Tout se passe dans la Rome d’après-guerre, celle bouillonnante de l’après-fascisme, à la mafia discrètement présente, à l’antique bourgeoisie qui vit congelée dans le monde d’autrefois, aux sombres couleurs et à la jeunesse américanisée, vivant dans le sien – alive, coloré, délirant. Deux univers fort bien campés par les décors de Bruno de Lavenère et ses poufs années soixante, les costumes savoureux de Coralie Sanvoisin et les éclairages contrastés de Guido Levi. La direction d’acteurs gambade avec maestria, faisant fort bien évoluer une Norina plutôt épanouie dont il ne laisse pas oublier qu’elle n’est point une gamine ultra-moderniste mais une jeune veuve, finalement fort joyeuse, qui a déjà connu la vie.

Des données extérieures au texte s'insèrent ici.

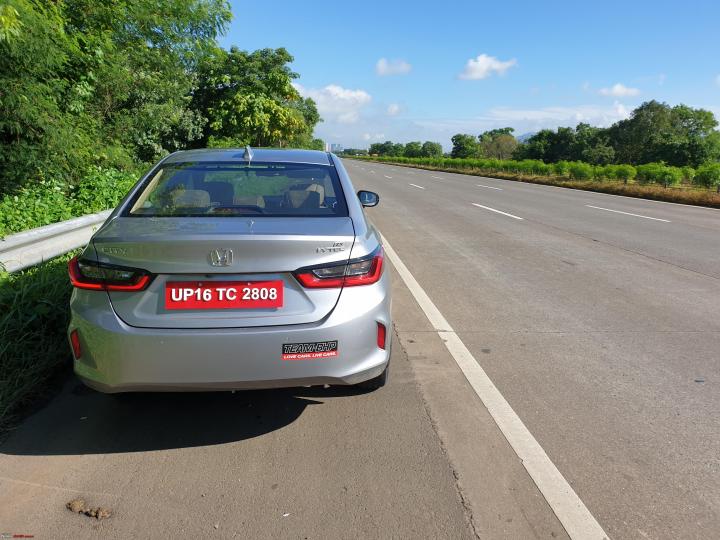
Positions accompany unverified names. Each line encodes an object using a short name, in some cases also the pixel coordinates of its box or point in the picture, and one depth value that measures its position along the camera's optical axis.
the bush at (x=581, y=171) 30.84
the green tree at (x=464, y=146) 114.22
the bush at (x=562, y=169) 33.31
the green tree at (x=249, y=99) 21.53
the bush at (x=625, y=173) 27.73
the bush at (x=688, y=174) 24.94
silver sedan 2.52
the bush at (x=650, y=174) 25.86
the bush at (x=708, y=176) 22.52
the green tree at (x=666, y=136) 55.11
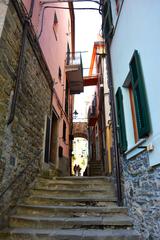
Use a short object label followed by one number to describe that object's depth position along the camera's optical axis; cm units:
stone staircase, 285
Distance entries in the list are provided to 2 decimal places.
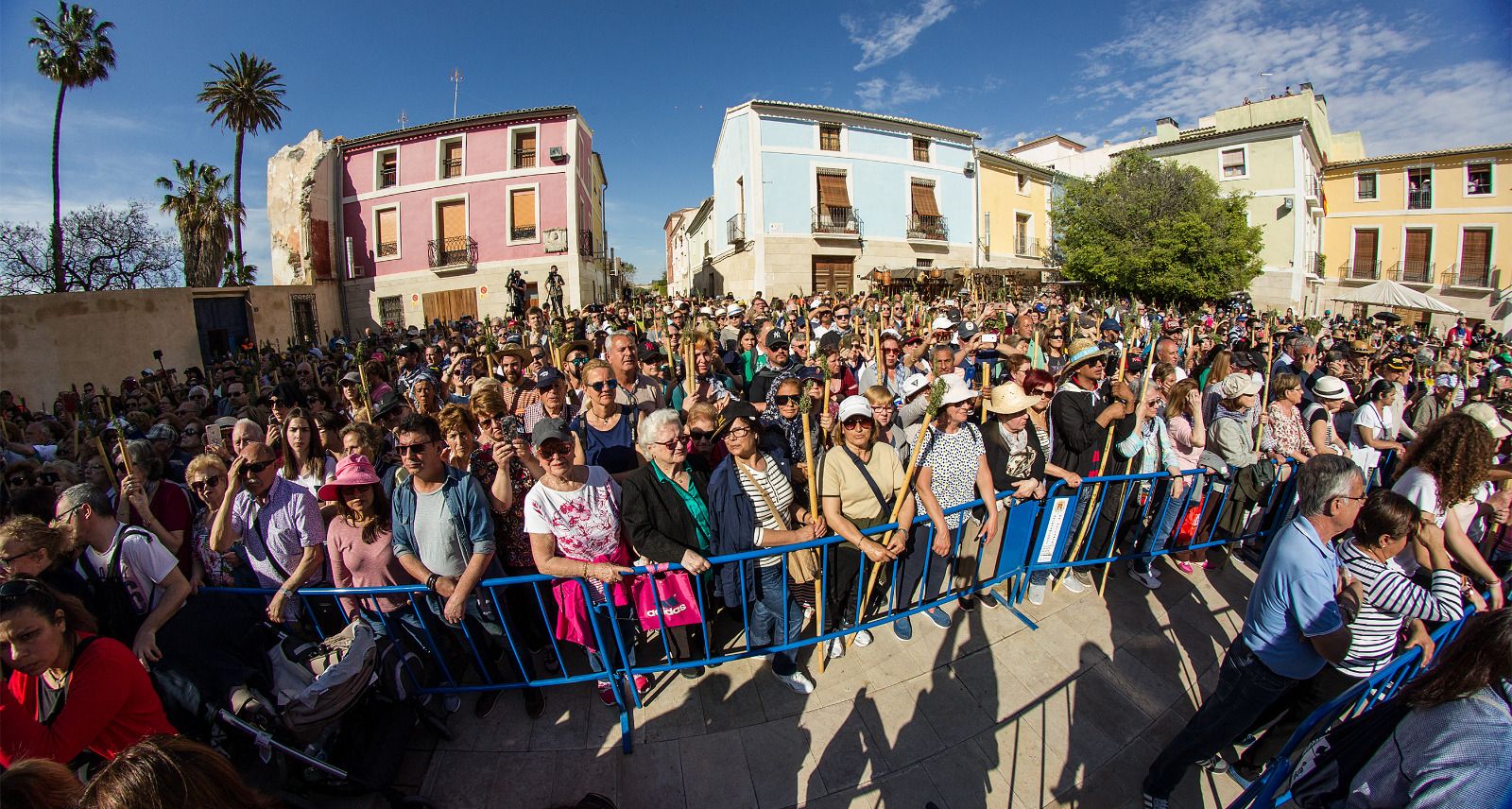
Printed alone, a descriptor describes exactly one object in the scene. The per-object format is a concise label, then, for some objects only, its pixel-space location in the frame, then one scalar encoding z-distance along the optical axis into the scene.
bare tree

Vocalement, justement, Jennifer Black (Norina) associe le chant bien mené et bien conduit à l’art du rubato expressif mais point excessif, couronné par un très bel aigu. Le tout jeune ténor Juan Francisco Gatell marie une séduisante plastique à un chant posé, bien conduit, passant avec bonheur du généreux au subtil. À côté d’un Don Pasquale solide développé par Roberto Scandiuzzi, vétéran de la scène lyrique, le grand gagnant de la distribution s’avère être Dario Solari dans le rôle, évidemment flatteur, du docteur Malatesta, digne compagnon de route de la rouée ; il en maîtrise la partie à merveille par une émission aussi souple que généreuse, jamais dure, toujours expressive. Le mélomane peut ajouter à son plaisir la prestation du Chœur du Capitole, homogène et musical à souhait, sous la direction d’Alfonso Caiani.
La déception – relative – vient curieusement de la fosse et de ses deux composantes passant pourtant, par tradition et pas essence, pour expertes dans ce monde lyrique éblouissant et plaisant. Si les maestros italiens son censés se mouvoir très à l’aise dans « leur » théâtre lyrique, Paolo Olmi n’affirme pas d’emblée la chose. Certes, tout est musicalement en place, mais une vie intense n’habite pas ni sa direction ni sa conception. Il semble n’apporter de soin presqu’exclusivement à l’orchestre, au détriment de la direction vocale, ne point assez doser, préparer, faire éclater les changements de registres, donc de vie, ne point laisser s’épancher le rubato… L’autre question concerne l’orchestre lui-même – jadis ô combien à l’aise dans ce répertoire – dont la vie indéniable mais comme épaisse semble aujourd’hui plus « rimski-kostakovienne » que « donizettienne ».